Un’intelligenza fine, acuta quella del protagonista che, nonostante smonti tutto quello che vede rendendolo a volte cenere, riesce ad andare oltre anche al più primordiale dei luoghi comuni: la dicotomia netta e secca tra amore e odio.
L’intelligenza e il volere sbriciolano questa differenza e lasciano solo il volere e l’intelligenza.

La seconda parte del romanzo, invece, è un vero e proprio racconto: con parentesi di sensazioni e pensieri, intervallate da discorsi diretti nudi e crudi.
Narra quindi di un personaggio che decide di reagire ad un ufficiale che lo aveva scansato senza neppur guardarlo durante una serata trascorsa in una bettola.
Il problema per l’autore non è che l’ufficiale lo ha trattato male: è che non lo ha trattato affatto, facendolo sentire nulla. Aria.

La stessa sensazione di nulla, il protagonista la prova nel tratto centrale del racconto quando, ritrovando vecchi compagni di scuola, egli cerca di darsi un tono pur cadendo sempre nel breve e immediato dimenticatoio.

Infine, l’ultima parte del romanzo narra di un incontro tra il protagonista e una giovane prostituta. Da un dialogo tra di loro, esce tutta la rara intelligenza dell'uomo che, però, tradisce la sua perfezione facendo credere alla giovane donna di poterla salvare da quel mondo sporco e putrido, nonostante la sua mediocre povertà glielo avrebbe impedito: e qui sta il limite del volere umano., ossia nel mondo esterno: che riduce una persona a cattivo uomo di provincia, con poche possibilità di fare ciò che vorrebbe.

L’incontro finale tra i due terminerà con una scena di tristezza infinita: un soldo consegnato nelle mani della giovane donna, quasi a volerla far scappare sul serio.
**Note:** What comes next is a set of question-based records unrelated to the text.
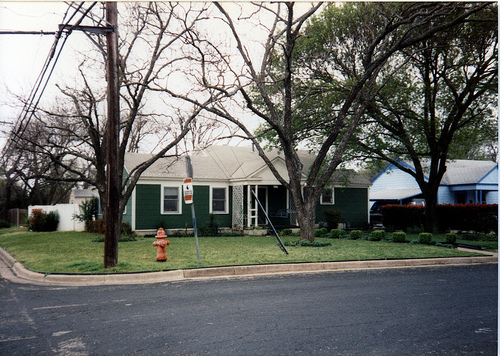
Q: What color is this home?
A: Green.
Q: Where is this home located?
A: On the corner.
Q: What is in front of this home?
A: Trees.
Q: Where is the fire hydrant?
A: On the lawn.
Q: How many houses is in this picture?
A: Two.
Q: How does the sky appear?
A: Clear.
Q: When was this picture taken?
A: Day time.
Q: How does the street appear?
A: Empty.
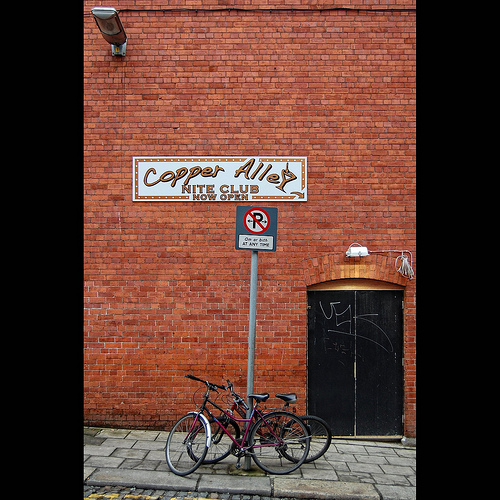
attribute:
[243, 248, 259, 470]
pole — metal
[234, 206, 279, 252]
sign — grey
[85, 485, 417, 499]
street — paved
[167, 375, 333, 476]
bikes — chained, numerous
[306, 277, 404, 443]
door — black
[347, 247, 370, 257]
light — on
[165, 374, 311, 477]
bike — red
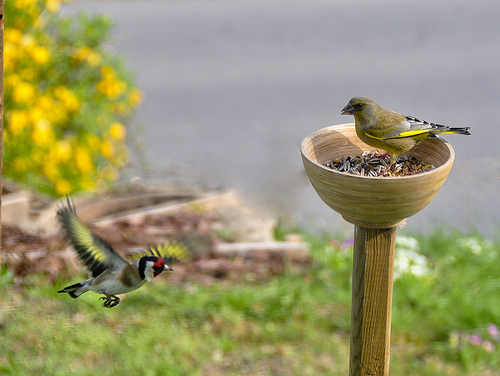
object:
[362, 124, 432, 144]
wing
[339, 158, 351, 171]
seeds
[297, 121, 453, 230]
bowl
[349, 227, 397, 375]
pole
Questo la farà sentire – più di altre volte – una prostituta e a farla ripiombare nel baratro sarà proprio colui che la aveva illusa di una salvezza. 

Un pianto, un toccarsi di mani e un sottosuolo che continua a venir fuori in ogni pagina e in ogni dove.
Un sottosuolo fatto di paura e contraddizione: di chi vorrebbe uno scossone forte e lo desidera al tal punto che quando lo vede arrivare si sposta perché, forse, è più soddisfacente l’attesa e la ricerca piuttosto che una delusione cocente di un terremoto di bassa forza.